The Medici, it is true, employed their portraits in their own time as “cultural [power] brokers.” Ms. Caneva points out in her catalog essay that the Medici used the portraits to document their wealth, growth, health, and power. They sent portraits of their offspring, or copies of them, as offerings to other European courts in hopes of wooing them into arranged marriages.
But it is one thing to put together a show of Medici heirlooms – gowns, jewels, furniture, weapons, and tapestries – accompanied by paintings that illustrate the objects in situ with their owners. It is another thing entirely to use paintings as factual records and representations of, or stand-ins for, actual objects – a role that, as it requires that one craft (painting) take the place of another (weaving or jewelry-making), dishonors weaving, jewelry-making, and painting. Such a scheme ignores the fact that painting (itself a craft), though it may at times reflect the natural world, is first and foremost a craft not of documentation but of invention.
In many of the best paintings on view, the subject is as much the Medici as a ruling force as it is a particular member of the Medici clan. For this reason, the most arresting portraits in the show are of children, in which the nature of ruler conflicts wonderfully with that of child. As in the many portrayals of Christ during the Renaissance, in which He must be simultaneously conveyed as Father, infant Son, and Holy Ghost, the Medici children come across as both child and god.

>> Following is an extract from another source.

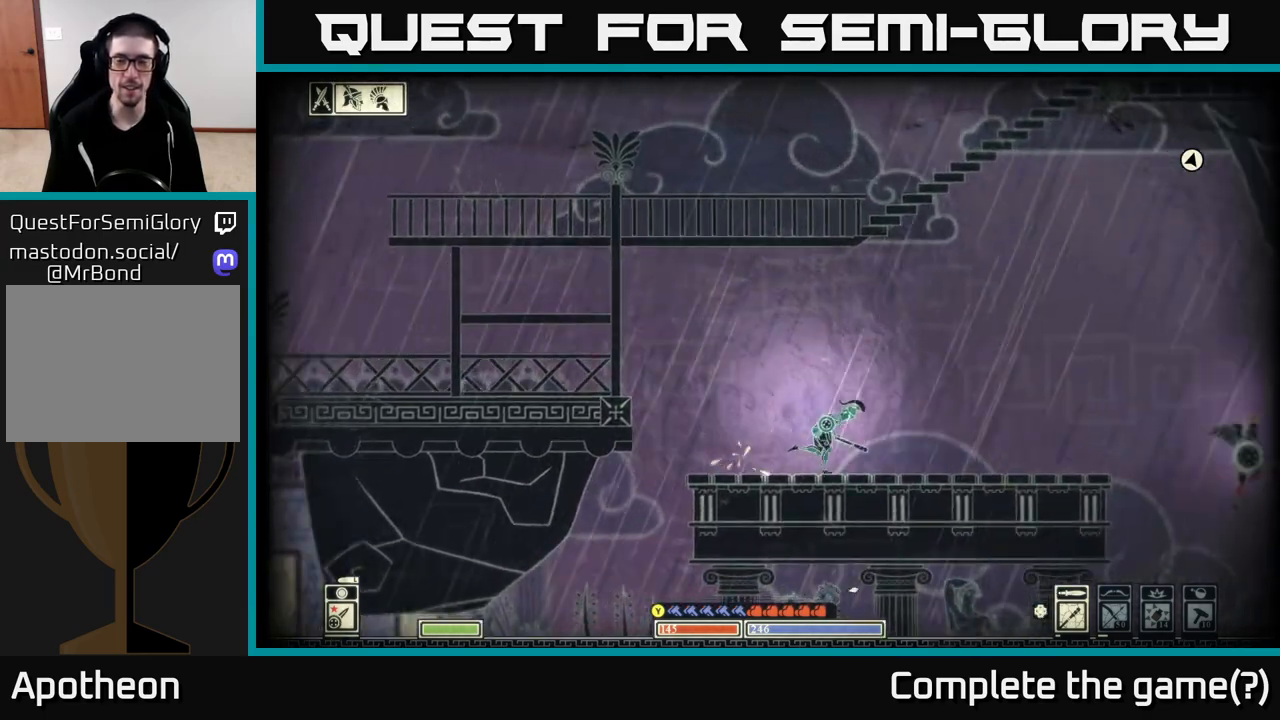
{"buttons": [], "left_stick": "right", "right_stick": "up-right", "events": [[100, "right_stick", "down-left"], [150, "right_stick", "left"], [183, "left_stick", "left"], [350, "left_stick", "center"], [400, "left_stick", "right"], [500, "right_stick", "up-right"]]}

In Tiberio Titi’s “Francesco de’ Medici” (1597) the 3-year-old Francesco, self-assured and hand on hip, has the demeanor of a 17-year-old with the body of a boy much younger (but certainly not 3).The young girl in Titi’s “Eleonora de’ Medici” (c. 1597), as in other portraits, floats above the floor, as if she were an apparition. Her hand, though it touches the table, does not rest there. Like that of a magician’s, it appears to levitate the table beneath it, on which the dog, firmly planted, sits solidly on its plane. The sleeve of her rising, white gown echoes the shape and fall of the tablecloth. Her rosy cheeks flower forth like the red roses in the vase. Her lace “Medici collar” appears to flutter and to lift her like butterfly wings, as her long choker of pearls anchors her in the space.
This beautiful portrait of a 6-year-old girl does not inform me about the exact size of her pearls, height of her collar, or length of her sleeves. Nor does it make me believe that she owned a miniature, red-velvet-covered table or even a dog. It speaks to me of the powers of the painter to convey the symbolic stature, bearing, and position – the important lineage – of the Medici family.